Coping with fear
Saturday, January 21, 2017
I came to an uncomfortable realization today... I'm scared of this journey. I think I've figured out why - it has to do with being afraid of what my results are going to tell me about myself. While I may not be able to run a marathon or win any weight lifting competition, my body has been able to do what I needed of it, including go for long walks with my kids, run around outside with them, coach soccer, and participate in karate with them. However, I have let others, including my ex-husband, demean me because of my weight, and I am deeply ashamed of it. I am, in spite of the fact that I'm blogging here, a relative private person in my "real" life. I have a hard time showing my vulnerabilities to others, largely because I have a long history of close family and friends taking advantage of those vulnerabilities.
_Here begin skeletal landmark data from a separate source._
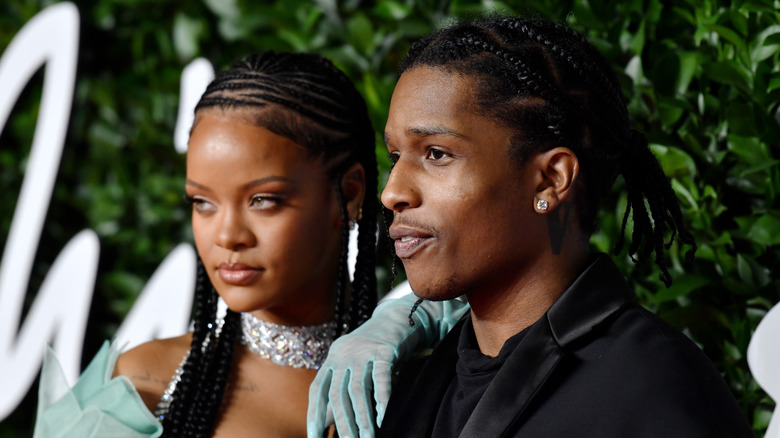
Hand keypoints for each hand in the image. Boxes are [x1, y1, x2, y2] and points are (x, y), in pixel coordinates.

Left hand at [307, 294, 468, 437]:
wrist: (400, 318)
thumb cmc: (374, 351)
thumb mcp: (353, 369)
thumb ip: (338, 392)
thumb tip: (324, 424)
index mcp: (333, 358)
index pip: (318, 389)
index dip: (314, 413)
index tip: (314, 436)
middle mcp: (344, 353)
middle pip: (338, 393)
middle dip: (343, 423)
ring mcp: (364, 350)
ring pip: (358, 390)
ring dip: (363, 418)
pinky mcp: (386, 349)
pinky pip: (382, 378)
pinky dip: (382, 400)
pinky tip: (383, 418)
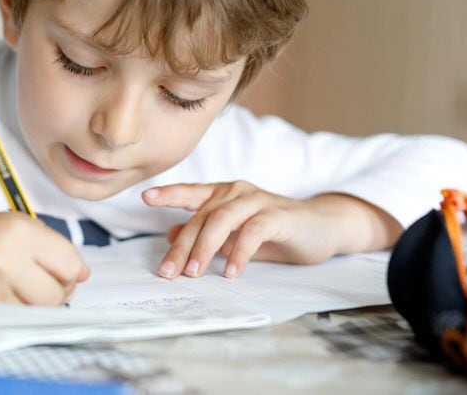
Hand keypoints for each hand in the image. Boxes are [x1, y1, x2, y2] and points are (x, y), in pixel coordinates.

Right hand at [0, 210, 88, 322]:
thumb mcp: (6, 224)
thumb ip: (47, 247)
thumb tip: (82, 275)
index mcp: (17, 229)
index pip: (70, 263)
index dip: (69, 271)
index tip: (58, 272)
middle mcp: (4, 258)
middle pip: (57, 294)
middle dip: (52, 293)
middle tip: (33, 284)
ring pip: (36, 314)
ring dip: (30, 307)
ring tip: (10, 290)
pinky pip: (12, 323)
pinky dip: (10, 316)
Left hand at [142, 182, 398, 279]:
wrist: (321, 227)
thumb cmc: (275, 231)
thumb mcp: (235, 235)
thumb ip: (206, 234)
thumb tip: (171, 236)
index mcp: (224, 194)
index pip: (191, 192)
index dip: (168, 193)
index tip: (145, 197)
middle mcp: (237, 192)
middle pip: (201, 217)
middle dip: (182, 247)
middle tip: (168, 272)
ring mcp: (257, 200)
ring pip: (222, 220)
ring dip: (205, 249)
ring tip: (194, 273)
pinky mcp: (278, 215)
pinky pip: (252, 231)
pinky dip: (239, 253)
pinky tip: (230, 272)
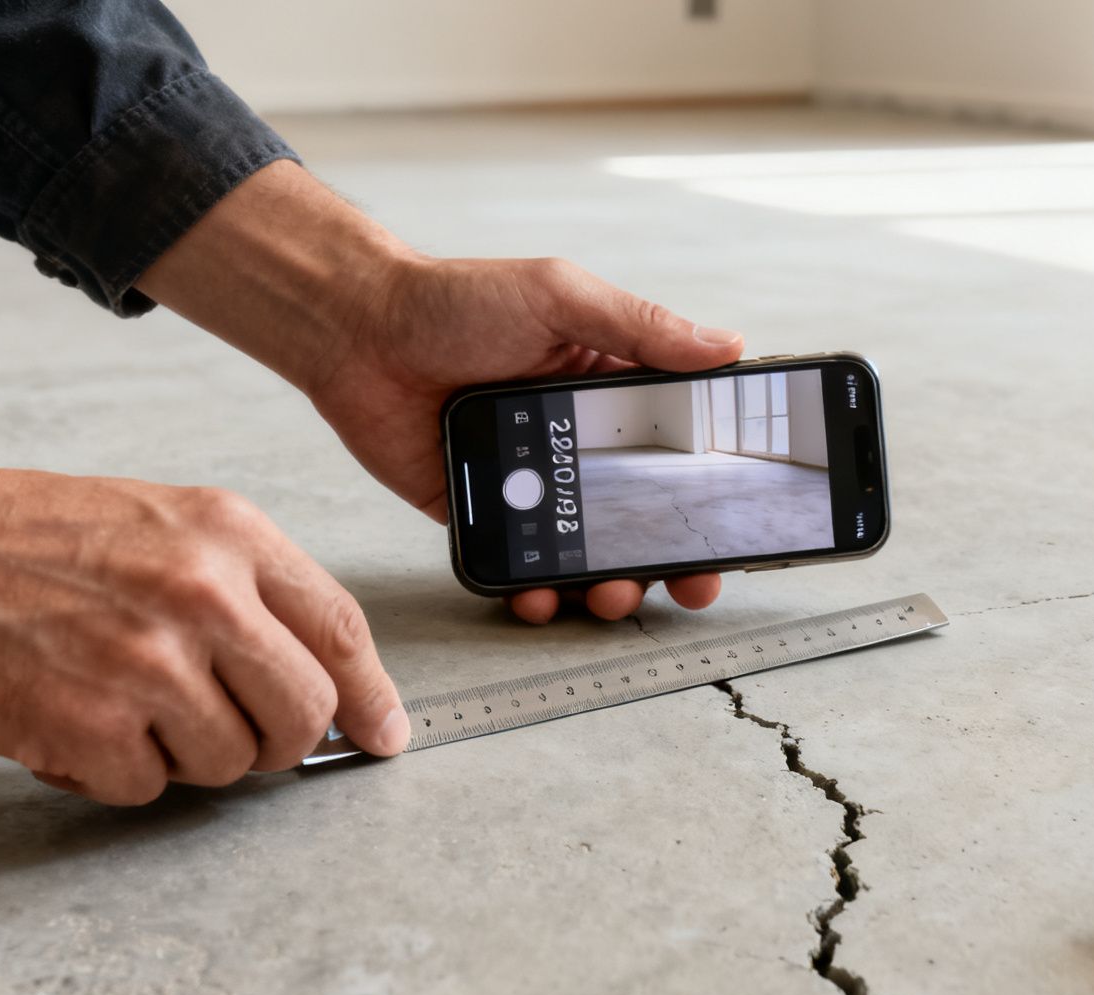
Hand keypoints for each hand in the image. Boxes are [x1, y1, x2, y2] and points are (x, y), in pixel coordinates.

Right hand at [0, 409, 406, 804]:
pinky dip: (113, 772)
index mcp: (230, 535)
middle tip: (230, 733)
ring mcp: (150, 664)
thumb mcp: (161, 523)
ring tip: (123, 705)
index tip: (385, 732)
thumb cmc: (22, 536)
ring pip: (230, 762)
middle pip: (304, 713)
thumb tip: (316, 670)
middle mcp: (204, 596)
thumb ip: (245, 589)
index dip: (372, 695)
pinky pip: (147, 787)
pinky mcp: (91, 726)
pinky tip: (74, 723)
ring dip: (184, 755)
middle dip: (278, 741)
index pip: (341, 630)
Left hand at [136, 161, 740, 623]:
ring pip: (586, 550)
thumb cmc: (456, 298)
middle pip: (644, 515)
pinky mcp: (481, 511)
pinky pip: (519, 563)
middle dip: (673, 558)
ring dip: (610, 583)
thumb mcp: (560, 297)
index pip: (681, 450)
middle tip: (689, 585)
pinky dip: (534, 590)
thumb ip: (642, 326)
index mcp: (609, 391)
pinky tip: (538, 597)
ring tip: (611, 595)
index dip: (712, 495)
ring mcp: (530, 482)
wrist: (357, 330)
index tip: (736, 533)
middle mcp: (576, 442)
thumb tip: (729, 346)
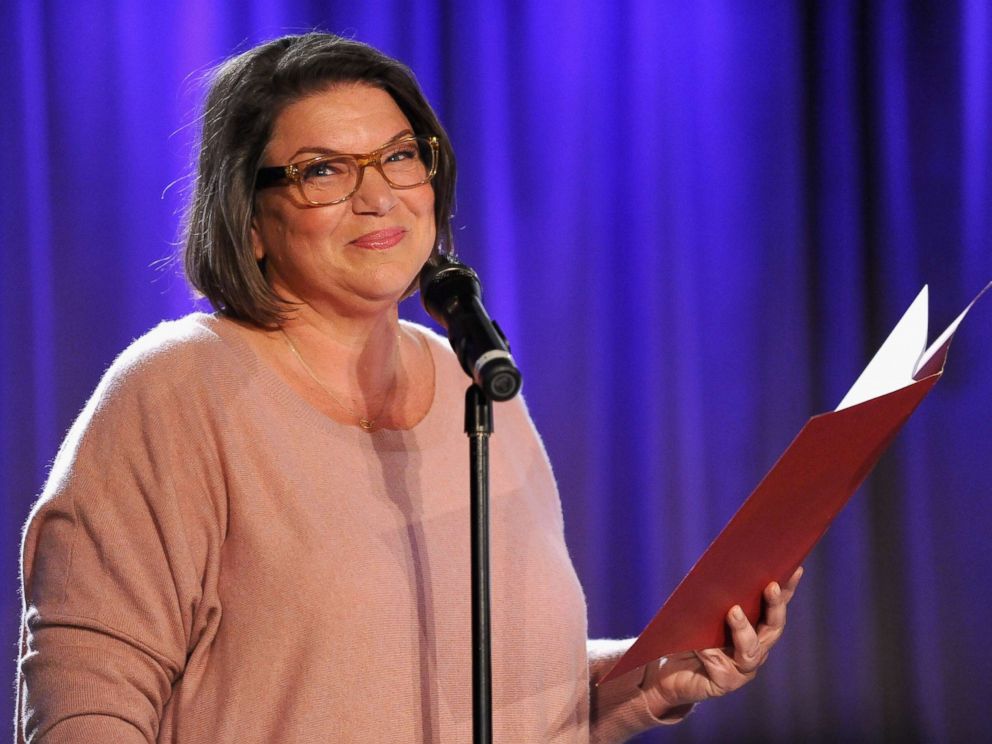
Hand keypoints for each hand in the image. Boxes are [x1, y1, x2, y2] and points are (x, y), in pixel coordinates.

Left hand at [641, 566, 803, 717]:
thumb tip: (717, 569)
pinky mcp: (725, 683)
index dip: (787, 589)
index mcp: (754, 627)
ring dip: (743, 629)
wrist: (667, 672)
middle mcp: (755, 648)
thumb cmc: (685, 636)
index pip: (774, 606)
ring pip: (751, 650)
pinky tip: (701, 647)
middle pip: (773, 628)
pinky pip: (723, 668)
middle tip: (770, 586)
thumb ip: (712, 596)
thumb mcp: (699, 611)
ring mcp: (742, 668)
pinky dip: (712, 654)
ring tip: (733, 611)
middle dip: (775, 606)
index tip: (795, 568)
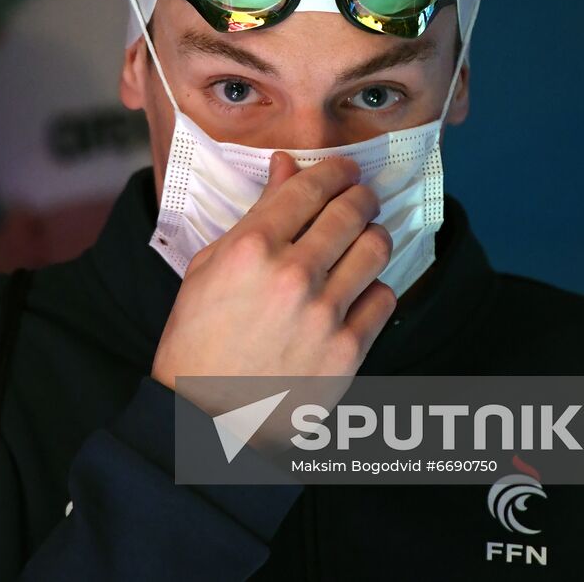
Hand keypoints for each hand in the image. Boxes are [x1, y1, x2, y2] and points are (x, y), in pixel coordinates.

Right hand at [151, 153, 394, 411]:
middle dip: (361, 197)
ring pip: (377, 249)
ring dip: (373, 237)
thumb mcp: (211, 267)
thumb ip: (256, 214)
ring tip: (363, 243)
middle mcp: (292, 275)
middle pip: (352, 212)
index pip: (311, 188)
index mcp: (251, 248)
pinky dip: (374, 289)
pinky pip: (384, 298)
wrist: (206, 417)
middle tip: (360, 199)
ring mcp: (323, 314)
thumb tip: (286, 166)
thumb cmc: (199, 340)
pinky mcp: (346, 350)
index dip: (336, 171)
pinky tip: (356, 293)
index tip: (345, 170)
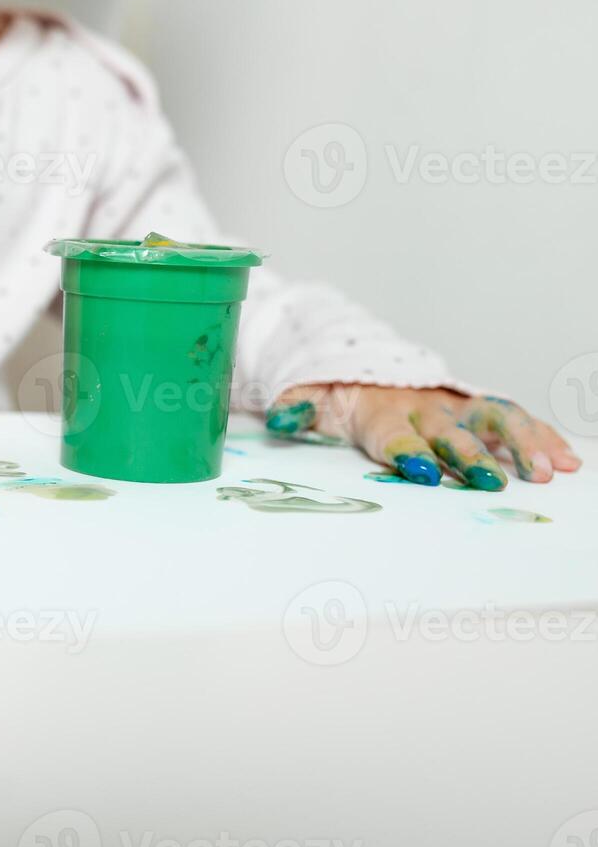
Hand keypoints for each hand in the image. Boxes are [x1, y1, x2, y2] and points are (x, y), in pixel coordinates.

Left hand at [266, 385, 581, 490]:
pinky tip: (567, 461)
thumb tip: (278, 417)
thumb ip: (293, 407)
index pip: (395, 436)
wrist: (360, 364)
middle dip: (470, 457)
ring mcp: (454, 407)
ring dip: (521, 446)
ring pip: (494, 422)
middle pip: (450, 435)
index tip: (424, 472)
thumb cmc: (335, 392)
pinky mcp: (475, 408)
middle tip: (493, 482)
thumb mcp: (306, 396)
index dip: (409, 453)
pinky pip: (513, 419)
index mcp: (381, 412)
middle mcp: (425, 408)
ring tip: (547, 472)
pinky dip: (540, 437)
The point of the matter is that I have always felt like my excess weight is this huge, glaring sign that let's everyone know that I'm weak, I'm not coping well with my challenges, and I have a problem. At a minimum, I feel like people assume I'm lazy or stupid, and that is why I'm overweight. At worst, I'm afraid they can see the deep hurts and loneliness that often drive my overeating. I am afraid of what it says about me if I had control over this all along, but just didn't do anything about it. I'm afraid that I'm going to fall back into the pit where I just don't give a damn (at least in the moment), and I'm equally afraid that I'm going to discover that all those article I've read about how hard it really is to lose weight are going to prove true, and I'm going to find that I'm not capable of getting where I want to be.
I am working on dealing with my fear, but it's tough. I keep trying to remind myself to focus on small things, like continuing to faithfully log my food, even when I feel like I've overeaten and don't want to deal with it, to keep remembering to just fit in as much activity as I can, but I have a hard time not leaping weeks into the future to a point at which my current behavior won't be enough to keep me losing weight.
I want better for myself, but I am so, so scared. I'm even scared of actually reaching my goals - when I was younger, I was thinner, and I used to get hit on, sometimes aggressively, pretty regularly. I am afraid of that, too - my experience with members of the opposite sex hasn't been great, and I've been prone to giving in to people I'm not interested in out of a desire to make them happy. I didn't like my ex-husband at all when we first met, and had more doubts about our relationship than I have ever had about anyone, yet still ended up staying with him for sixteen years, getting married and having children with him. I am working on my boundaries, and I like to believe that I wouldn't do that again, but I know how often people tend to repeat patterns that are familiar to them. The one experience I had after my divorce was a brief, but obvious, repeat of past patterns.
In all honesty, I have been sticking to my goals, and following my loose plan pretty well, and as I've mentioned before, I'm feeling much better. This little taste of success is what has me scared... but, if I'm honest with myself, this hasn't been that terrifically difficult, and I have to remember that by the time I need to do something more difficult, I will have built up some skills to help with that. Tracking my food, exercising regular, etc. - these things are all skills I'm building at the moment. By the time I have to get to more complicated things, these habits should be second nature, so I won't be balancing them with the new things that I need to do. As for the rest of the fears, I just need to keep focusing on taking this one day at a time, and stay focused on what I need right now, not what I'm going to need in six months.